We have talked repeatedly about why it is not a good idea to put your children’s names on your accounts. Most of our discussions involves the fact that having a child’s name on your home or bank account can subject these assets to their debts or liabilities, their divorce issues and/or their bankruptcy. However, there are even more reasons not to make your children joint with you on bank accounts, investments and/or real estate. If you have a Last Will and Testament or a Living Trust and that Trust provides that all of your assets are to be divided equally at the time of your death amongst all of your children, but you have put your daughter on your bank accounts, on the deed to your house and on your investments, legally you have overridden the Trust and the Will. In other words, once you put your daughters name on the account, the money is legally hers and she does not necessarily have to abide by the terms of the Will or the Trust. You have made these separate asset accounts and by making her joint you have said to the bank, the investment, and to the Register of Deeds, “everything passes to my daughter when I die”. Ultimately, your child may honor your wishes, but that child will have no legal obligation to. If you have made accounts joint with your children, you need to consider revisiting whether this conflicts with your estate plan or whether this will create problems at the time of your death. Joint ownership with a child is a quick fix and should not be your estate plan.
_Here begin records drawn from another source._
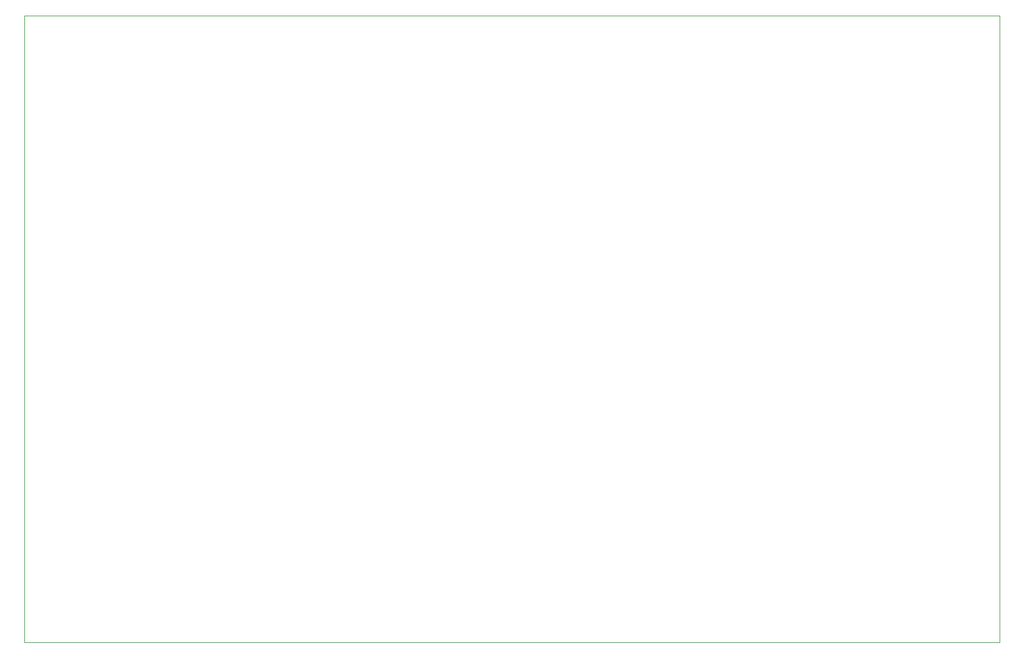
<source format=gbr>
%TF.GenerationSoftware,KiCad,Pcbnew,9.0.5*%
%TF.CreationDate,2025-10-08T01:08:56-04:00*%
%TF.ProjectId,aditi_cat,61646974-695f-4636-9174-2e6b69636164,rev?*%
%TF.SameCoordinates,Original*%
%TF.FileFunction,Profile,NP*%
%FSLAX46Y46*%
G04 Gerber Fmt 4.6, Leading zero omitted, Abs format (unit mm)*
G04 Created by KiCad (PCBNEW 9.0.5) date 2025-10-08 01:08:56*
%MOMM*%
%LPD*%
G01*
G04 APERTURE LIST*
%TA.AperFunction,Profile*%
%ADD10C,0.050000*%
%TD*%
G04 APERTURE END LIST*
D10*
X85725000Y-99060000D02*
X89535000Y-99060000D01*
X85725000Y-190500000D02*
X85725000Y-99060000D01*
X227965000Y-190500000D02*
X85725000Y-190500000D01*
X227965000Y-99060000D02*
X227965000Y-190500000D01*
X89535000Y-99060000D02*
X227965000Y-99060000D01*
M02*

</source>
After much discussion, President Obama has signed the 2010 Tax Relief Act, which will create significant estate tax relief through 2011 and 2012. Last year the estate tax went away and individuals could pass an unlimited amount at the time of their death without any estate tax consequences. In 2011, a $5 million dollar exemption will apply and any estates over the $5 million mark will be taxed at a top rate of 35% and not the 55% previously proposed. The gift tax will still remain at a 35% top rate for any lifetime gifts over $1 million dollars. Additionally, the income tax rates for individuals will stay at 10%, 15%, 25%, 28%, 33% and 35% instead of moving into the higher brackets previously proposed. Despite the increased tax credit this is not a reason to think that you do not need to do an estate plan. The estate tax law only relates to whether or not your assets will be taxed at the time of your death. Your estate plan identifies how you want your assets divided at the time of death and who you want to put in charge. This is a completely different aspect that needs to be considered above and beyond the tax consequences.